Hof Arnhem-Leeuwarden oordeelt in hoger beroep dat er gelet op de ongewijzigde omstandigheden kan worden volstaan met het verwijzen naar de overwegingen in zijn uitspraak over het vorige jaar. X is dus nog steeds geen IB-ondernemer.
X werkt als distributeur van ochtendbladen voor de Persgroep en NDC Media Groep. X staat hiervoor als ondernemer bij de KvK ingeschreven. Vanaf 2013 houdt de NDC loonheffing in op de betalingen aan X. Volgens X zijn de resultaten van 2014 (€ 18.283) winst uit onderneming en hij trekt daarvan bedrijfskosten (€ 12.797) af. Volgens Rechtbank Noord-Nederland maakt X niet aannemelijk dat de voordelen uit zijn depothouderschap als winst uit onderneming kwalificeren. X gaat in hoger beroep. Voor 2013 is X door het hof al in het ongelijk gesteld (zie V-N 2015/15.2.1).

[Items uit de dataset]
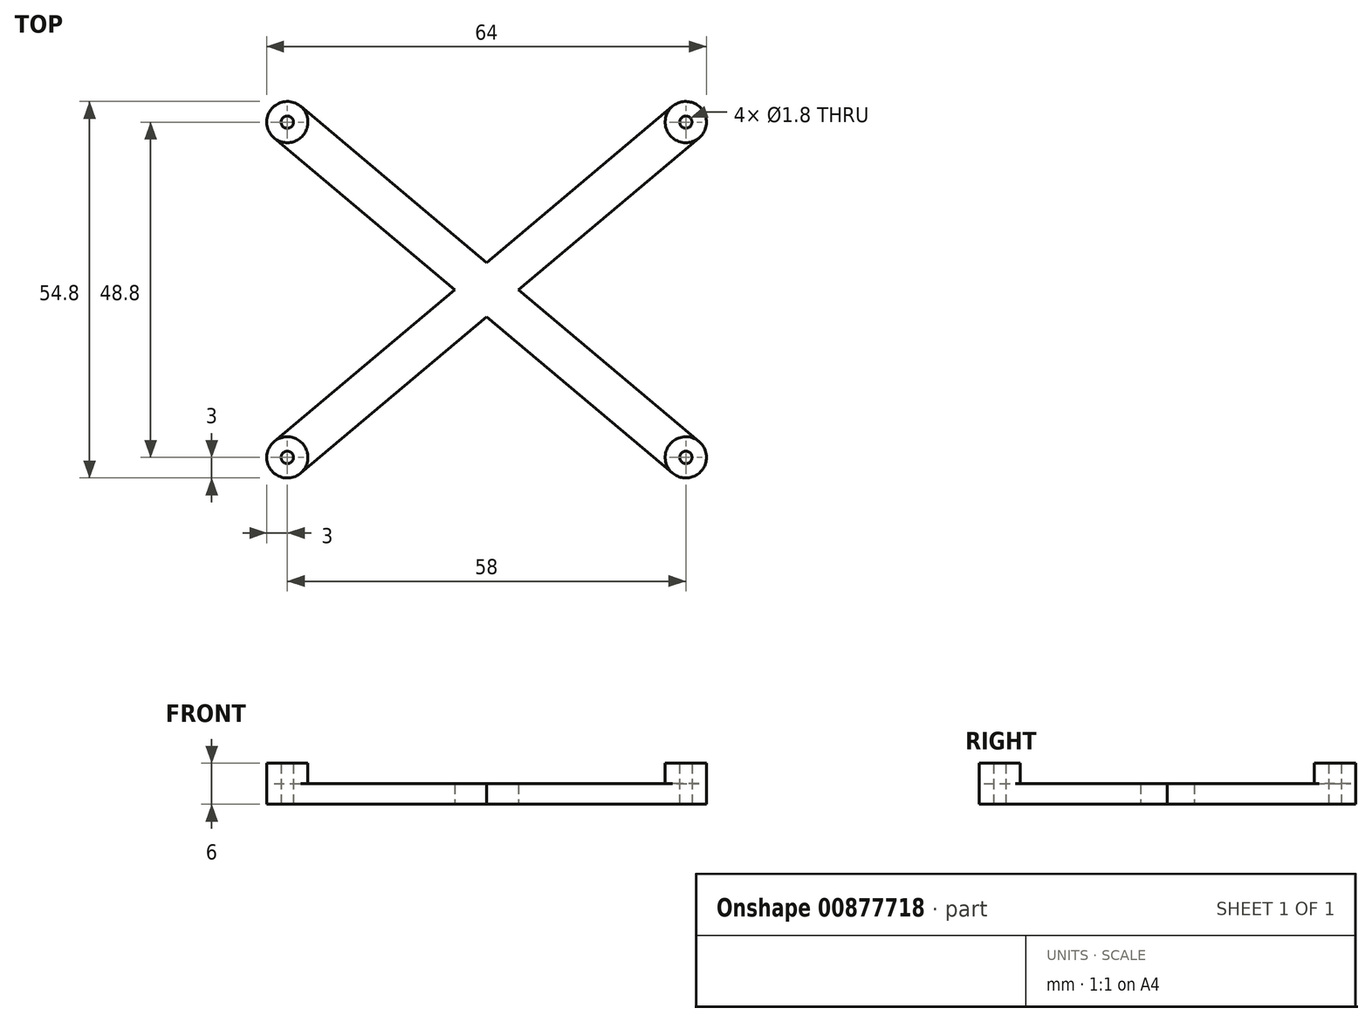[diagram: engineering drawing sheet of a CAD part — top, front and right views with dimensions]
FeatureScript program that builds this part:
annotation { "Feature Type Name" : "Feature", "Feature Type Description" : "" }
export const myFeature = defineFeature(function(context is Context, id is Id, definition is map)
    precondition{}
    {
        {
            var Q0;
            Q0=qCreatedBy(makeId("Top.planeOp"),FACE);
            var sketch = newSketch(context, id + "F0", { "sketchPlane" : qUnion([Q0])});
            skPoint(sketch, "E0", {"position": v(-29, 24.4) * mm});
            skPoint(sketch, "E1", {"position": v(29, 24.4) * mm});
            skPoint(sketch, "E2", {"position": v(29, -24.4) * mm});
            skPoint(sketch, "E3", {"position": v(-29, -24.4) * mm});
            skLineSegment(sketch, "E4", {"start": v(-29, 24.4) * mm, "end": v(29, -24.4) * mm});
            skLineSegment(sketch, "E5", {"start": v(-29, -24.4) * mm, "end": v(29, 24.4) * mm});
            skArc(sketch, "E6.0.startCap", {"start": v(-27.07, -26.7) * mm, "mid": v(-31.3, -26.33) * mm, "end": v(-30.93, -22.1) * mm});
            skArc(sketch, "E6.0.endCap", {"start": v(27.07, 26.7) * mm, "mid": v(31.3, 26.33) * mm, "end": v(30.93, 22.1) * mm});
            skLineSegment(sketch, "E6.0.left", {"start": v(-30.93, -22.1) * mm, "end": v(27.07, 26.7) * mm});
            skLineSegment(sketch, "E6.0.right", {"start": v(-27.07, -26.7) * mm, "end": v(30.93, 22.1) * mm});
            skArc(sketch, "E6.1.startCap", {"start": v(-30.93, 22.1) * mm, "mid": v(-31.3, 26.33) * mm, "end": v(-27.07, 26.7) * mm});
            skArc(sketch, "E6.1.endCap", {"start": v(30.93, -22.1) * mm, "mid": v(31.3, -26.33) * mm, "end": v(27.07, -26.7) * mm});
            skLineSegment(sketch, "E6.1.left", {"start": v(-27.07, 26.7) * mm, "end": v(30.93, -22.1) * mm});
            skLineSegment(sketch, "E6.1.right", {"start": v(-30.93, 22.1) * mm, "end": v(27.07, -26.7) * mm});
            skCircle(sketch, "E7", {"center": v(-29, 24.4) * mm, "radius": 0.9 * mm});
            skCircle(sketch, "E8", {"center": v(29, 24.4) * mm, "radius": 0.9 * mm});
            skCircle(sketch, "E9", {"center": v(29, -24.4) * mm, "radius": 0.9 * mm});
            skCircle(sketch, "E10", {"center": v(-29, -24.4) * mm, "radius": 0.9 * mm});
            skCircle(sketch, "E11", {"center": v(-29, 24.4) * mm, "radius": 3 * mm});
            skCircle(sketch, "E12", {"center": v(29, 24.4) * mm, "radius": 3 * mm});
            skCircle(sketch, "E13", {"center": v(29, -24.4) * mm, "radius": 3 * mm});
            skCircle(sketch, "E14", {"center": v(-29, -24.4) * mm, "radius": 3 * mm});
            skSolve(sketch);
        }
        {
            var Q0;
            {var subQ0=sQuery(id+"F0.wireOp",EDGE,"E11");var subQ1=sQuery(id+"F0.wireOp",EDGE,"E4");var subQ2=makeQuery(id+"F0.imprint","INTERSECT",VERTEX,{"derivedFrom":[subQ1,subQ0]});Q0=makeQuery(id+"F0.imprint","IMPRINT",FACE,{"disambiguationData":[TD([[makeQuery(id+"F0.imprint","IMPRINT",EDGE,{"disambiguationData":[TD([[subQ2,-1.0]])],"derivedFrom":subQ1}),1.0]])]});}
            var Q1;
            {var subQ0=sQuery(id+"F0.wireOp",EDGE,"E11");var subQ1=sQuery(id+"F0.wireOp",EDGE,"E4");var subQ2=makeQuery(id+"F0.imprint","INTERSECT",VERTEX,{"derivedFrom":[subQ1,subQ0]});Q1=makeQuery(id+"F0.imprint","IMPRINT",FACE,{"disambiguationData":[TD([[makeQuery(id+"F0.imprint","IMPRINT",EDGE,{"disambiguationData":[TD([[subQ2,-1.0]])],"derivedFrom":subQ1}),-1.0]])]});}
            var Q2;
            {var subQ0=sQuery(id+"F0.wireOp",EDGE,"E12");var subQ1=sQuery(id+"F0.wireOp",EDGE,"E5");var subQ2=makeQuery(id+"F0.imprint","INTERSECT",VERTEX,{"derivedFrom":[subQ1,subQ0]});Q2=makeQuery(id+"F0.imprint","IMPRINT",FACE,{"disambiguationData":[TD([[makeQuery(id+"F0.imprint","IMPRINT",EDGE,{"disambiguationData":[TD([[subQ2,1.0]])],"derivedFrom":subQ1}),1.0]])]});}
            var Q3;
            {var subQ0=sQuery(id+"F0.wireOp",EDGE,"E12");var subQ1=sQuery(id+"F0.wireOp",EDGE,"E5");var subQ2=makeQuery(id+"F0.imprint","INTERSECT",VERTEX,{"derivedFrom":[subQ1,subQ0]});Q3=makeQuery(id+"F0.imprint","IMPRINT",FACE,{"disambiguationData":[TD([[makeQuery(id+"F0.imprint","IMPRINT",EDGE,{"disambiguationData":[TD([[subQ2,1.0]])],"derivedFrom":subQ1}),-1.0]])]});}
            var Q4;
            {var subQ0=sQuery(id+"F0.wireOp",EDGE,"E6.0.left");var subQ1=sQuery(id+"F0.wireOp",EDGE,"E4");var subQ2=makeQuery(id+"F0.imprint","INTERSECT",VERTEX,{"derivedFrom":[subQ1,subQ0]});Q4=makeQuery(id+"F0.imprint","IMPRINT",FACE,{"disambiguationData":[TD([[makeQuery(id+"F0.imprint","IMPRINT",EDGE,{"disambiguationData":[TD([[subQ2,-1.0]])],"derivedFrom":subQ1}),1.0]])]});}
            var Q5;
            {var subQ0=sQuery(id+"F0.wireOp",EDGE,"E6.0.left");var subQ1=sQuery(id+"F0.wireOp",EDGE,"E4");var subQ2=makeQuery(id+"F0.imprint","INTERSECT",VERTEX,{"derivedFrom":[subQ1,subQ0]});Q5=makeQuery(id+"F0.imprint","IMPRINT",FACE,{"disambiguationData":[TD([[makeQuery(id+"F0.imprint","IMPRINT",EDGE,{"disambiguationData":[TD([[subQ2,-1.0]])],"derivedFrom":subQ1}),-1.0]])]});}
            var Q6;
            {var subQ0=sQuery(id+"F0.wireOp",EDGE,"E5");var subQ1=sQuery(id+"F0.wireOp",EDGE,"E4");var subQ2=makeQuery(id+"F0.imprint","INTERSECT",VERTEX,{"derivedFrom":[subQ1,subQ0]});Q6=makeQuery(id+"F0.imprint","IMPRINT",FACE,{"disambiguationData":[TD([[makeQuery(id+"F0.imprint","IMPRINT",EDGE,{"disambiguationData":[TD([[subQ2,-1.0]])],"derivedFrom":subQ1}),1.0]])]});}
            var Q7;
            {var subQ0=sQuery(id+"F0.wireOp",EDGE,"E5");var subQ1=sQuery(id+"F0.wireOp",EDGE,"E4");var subQ2=makeQuery(id+"F0.imprint","INTERSECT",VERTEX,{"derivedFrom":[subQ1,subQ0]});Q7=makeQuery(id+"F0.imprint","IMPRINT",FACE,{"disambiguationData":[TD([[makeQuery(id+"F0.imprint","IMPRINT",EDGE,{"disambiguationData":[TD([[subQ2,-1.0]])],"derivedFrom":subQ1}),-1.0]])]});}
            var Q8;
            {var subQ0=sQuery(id+"F0.wireOp",EDGE,"E14");var subQ1=sQuery(id+"F0.wireOp",EDGE,"E5");var subQ2=makeQuery(id+"F0.imprint","INTERSECT",VERTEX,{"derivedFrom":[subQ1,subQ0]});Q8=makeQuery(id+"F0.imprint","IMPRINT",FACE,{"disambiguationData":[TD([[makeQuery(id+"F0.imprint","IMPRINT",EDGE,{"disambiguationData":[TD([[subQ2,-1.0]])],"derivedFrom":subQ1}),1.0]])]});}
            var Q9;
            {var subQ0=sQuery(id+"F0.wireOp",EDGE,"E14");var subQ1=sQuery(id+"F0.wireOp",EDGE,"E5");var subQ2=makeQuery(id+"F0.imprint","INTERSECT",VERTEX,{"derivedFrom":[subQ1,subQ0]});Q9=makeQuery(id+"F0.imprint","IMPRINT",FACE,{"disambiguationData":[TD([[makeQuery(id+"F0.imprint","IMPRINT",EDGE,{"disambiguationData":[TD([[subQ2,-1.0]])],"derivedFrom":subQ1}),-1.0]])]});}
            var Q10;
            {var subQ0=sQuery(id+"F0.wireOp",EDGE,"E13");var subQ1=sQuery(id+"F0.wireOp",EDGE,"E4");var subQ2=makeQuery(id+"F0.imprint","INTERSECT",VERTEX,{"derivedFrom":[subQ1,subQ0]});Q10=makeQuery(id+"F0.imprint","IMPRINT",FACE,{"disambiguationData":[TD([[makeQuery(id+"F0.imprint","IMPRINT",EDGE,{"disambiguationData":[TD([[subQ2,1.0]])],"derivedFrom":subQ1}),1.0]])]});}
            var Q11;
            {var subQ0=sQuery(id+"F0.wireOp",EDGE,"E13");var subQ1=sQuery(id+"F0.wireOp",EDGE,"E4");var subQ2=makeQuery(id+"F0.imprint","INTERSECT",VERTEX,{"derivedFrom":[subQ1,subQ0]});Q11=makeQuery(id+"F0.imprint","IMPRINT",FACE,{"disambiguationData":[TD([[makeQuery(id+"F0.imprint","IMPRINT",EDGE,{"disambiguationData":[TD([[subQ2,1.0]])],"derivedFrom":subQ1}),-1.0]])]});}
            extrude(context, id + "F1", {"entities" : qUnion([Q0, Q1, Q2, Q3, Q4, Q5, Q6, Q7, Q8, Q9, Q10, Q11]), "depth" : 3 * mm, "offsetDistance" : 25 * mm});
        }
        {
            var Q0;
            Q0=makeQuery(id+"F0.imprint","IMPRINT",FACE,{"disambiguationData":[TD([[makeQuery(id+"F0.imprint","IMPRINT",EDGE,{"derivedFrom":sQuery(id+"F0.wireOp",EDGE,"E7")}),-1.0]])]});
            var Q1;
            Q1=makeQuery(id+"F0.imprint","IMPRINT",FACE,{"disambiguationData":[TD([[makeQuery(id+"F0.imprint","IMPRINT",EDGE,{"derivedFrom":sQuery(id+"F0.wireOp",EDGE,"E8")}),-1.0]])]});
            var Q2;
            Q2=makeQuery(id+"F0.imprint","IMPRINT",FACE,{"disambiguationData":[TD([[makeQuery(id+"F0.imprint","IMPRINT",EDGE,{"derivedFrom":sQuery(id+"F0.wireOp",EDGE,"E9")}),-1.0]])]});
            var Q3;
            Q3=makeQuery(id+"F0.imprint","IMPRINT",FACE,{"disambiguationData":[TD([[makeQuery(id+"F0.imprint","IMPRINT",EDGE,{"derivedFrom":sQuery(id+"F0.wireOp",EDGE,"E10")}),-1.0]])]});
            extrude(context, id + "F2", {"entities" : qUnion([Q0, Q1, Q2, Q3]), "operationType" : NewBodyOperationType.ADD, "depth" : 6 * mm, "offsetDistance" : 25 * mm});
        }
    });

[GESTELDE OPGAVE A] Noem alle organisaties die in de tekst over de belastingzaak van X voorkomen, zoals gerechten en bedrijven. Publicaties tellen niet mee.
[GESTELDE OPGAVE B] Vertaal de zin "Vanaf 2013 houdt de NDC loonheffing in op de betalingen aan X." uit de tekst over de belastingzaak van X in het Engels.
[GESTELDE OPGAVE C] Wijzig in de tekst over de belastingzaak van X het gedeelte tussen "Hof Arnhem-Leeuwarden oordeelt" en "steeds geen IB-ondernemer.", beide inbegrepen, door "hoger beroep" te vervangen door "appel".

[JUISTE ANTWOORD A] Hof Arnhem-Leeuwarden, de Persgroep, NDC Media Groep, de KvK en Rechtbank Noord-Nederland.

[JUISTE ANTWOORD B] From 2013, the NDC withholds payroll tax on the payments to X.

[JUISTE ANTWOORD C]
Hof Arnhem-Leeuwarden oordeelt in appel dat er gelet op de ongewijzigde omstandigheden kan worden volstaan met het verwijzen naar de overwegingen in zijn uitspraak over het vorige jaar. X is dus nog steeds geen IB-ondernemer.